▶ _Con le informazioni_:
1/ Per ciascuna affermazione, indica se concorda con il testo sulla campagna contro l’abuso del salbutamolo, rispondendo sì o no e citando fedelmente le parole decisive del testo.
(a) La campagna coinvolge più di 300 farmacie della provincia.
(b) Il salbutamolo viene presentato come una terapia di fondo.
(c) La campagna è stata avviata dalla sola ATS Bergamo.
2/ Nel testo sulla campagna contro l’abuso del salbutamolo, riscrivi tutto il passo che va da "È con questa" giù fino a "Primaria del territorio.", scambiando "capillare" con "diffusa".
3/ Secondo il testo sulla campagna contro l’abuso del salbutamolo, con quali enti collabora l’ASST Papa Giovanni XXIII?

▶ _Testo riportato_:
-=-=-

L’inalatore blu non basta: a Bergamo medici e farmacisti uniti contro l’abuso del salbutamolo

Un opuscolo, una conversazione al bancone, un medico più informato. Può sembrare poco, ma è da qui che parte una delle sfide più concrete della medicina territoriale: convincere chi convive con l’asma che l’inalatore blu non è una soluzione, ma un palliativo.
E che usarlo troppo fa male.
È con questa premessa che l’ASST Papa Giovanni XXIII, in collaborazione con ATS Bergamo e Fondazione FROM, ha avviato in questi giorni una campagna informativa capillare che coinvolge oltre 300 farmacie della provincia e i Medici di Assistenza Primaria del territorio.
L’obiettivo è ridurre il ricorso eccessivo al salbutamolo — il broncodilatatore “al bisogno” tra i più prescritti — e promuovere l’adozione di terapie di fondo più efficaci e sicure.

-=-=-

▶ _Materiale raccolto_:
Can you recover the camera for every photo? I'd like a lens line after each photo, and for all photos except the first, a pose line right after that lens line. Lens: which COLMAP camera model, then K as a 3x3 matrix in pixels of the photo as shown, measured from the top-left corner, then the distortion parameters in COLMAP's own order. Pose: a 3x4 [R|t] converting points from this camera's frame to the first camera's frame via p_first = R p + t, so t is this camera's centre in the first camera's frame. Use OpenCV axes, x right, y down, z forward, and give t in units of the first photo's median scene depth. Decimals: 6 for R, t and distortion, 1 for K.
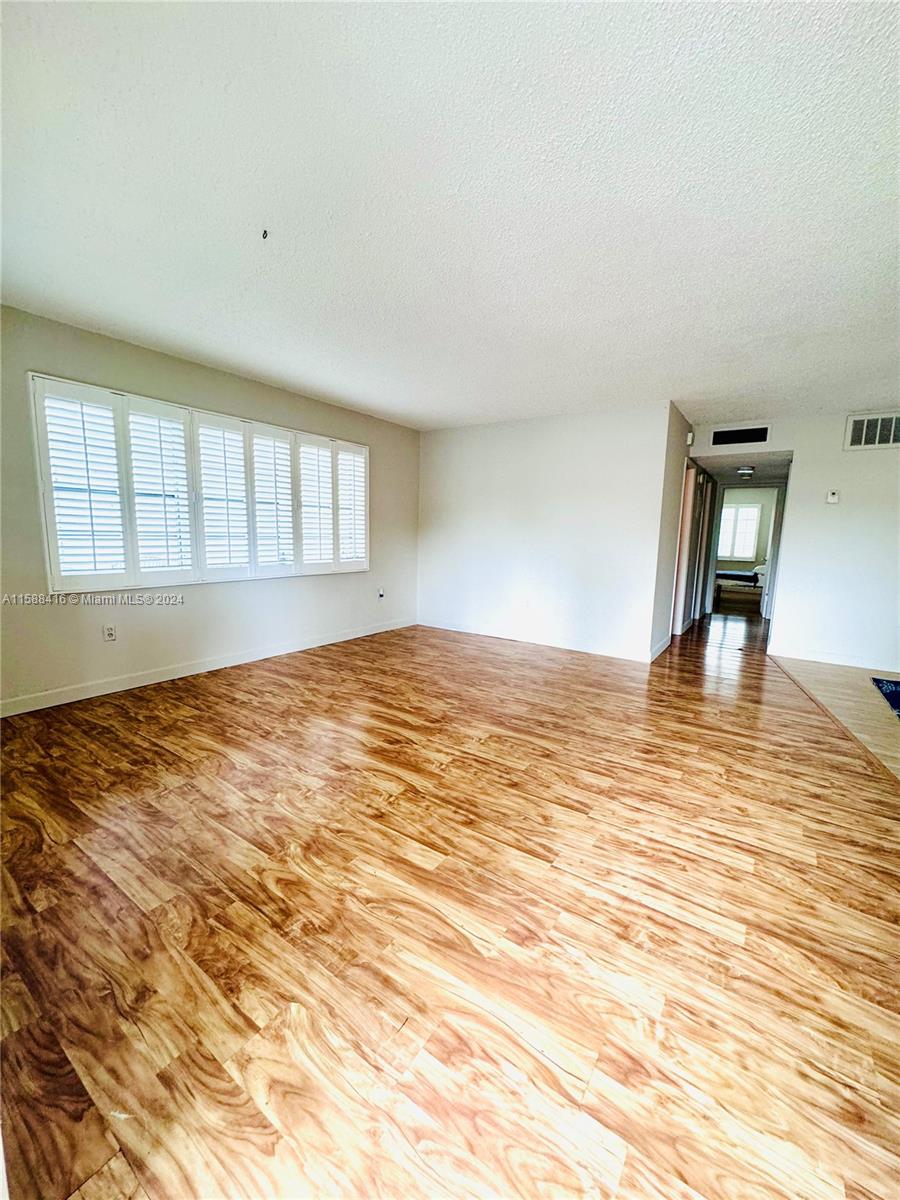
lens RADIAL K [[476.2, 0, 448.7], [0, 476.2, 602.3], [0, 0, 1]] dist [-0.006102, 0.000025]
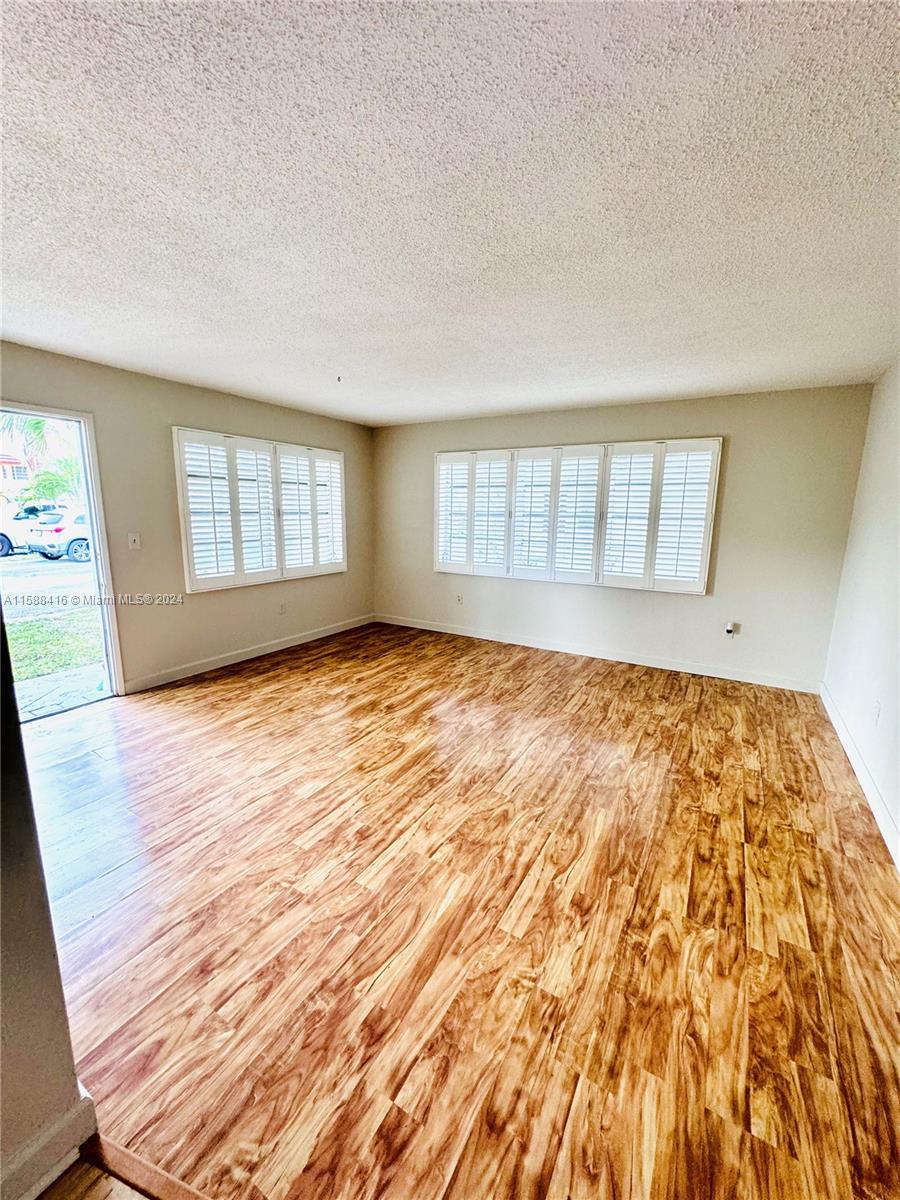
lens RADIAL K [[478.4, 0, 450.0], [0, 478.4, 600.0], [0, 0, 1]] dist [-0.002378, 0.000574]
pose [[0.075365, 0.162249, -0.983868, 1.083020], [-0.155668, 0.976491, 0.149108, -0.204911], [0.984930, 0.141919, 0.098850, 0.938562]]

-=-=-

▶ _Elenco delle risposte_:
1/
(a) Sì: "coinvolge oltre 300 farmacie della provincia".
(b) No: "il broncodilatatore “al bisogno” tra i più prescritti".
(c) No: "l’ASST Papa Giovanni XXIII, in collaborazione con ATS Bergamo e Fondazione FROM".

2/
È con questa premessa che l’ASST Papa Giovanni XXIII, in collaborazione con ATS Bergamo e Fondazione FROM, ha avviato in questi giorni una campagna informativa diffusa che coinvolge oltre 300 farmacie della provincia e i Medici di Assistenza Primaria del territorio.

3/ Con ATS Bergamo e Fondazione FROM.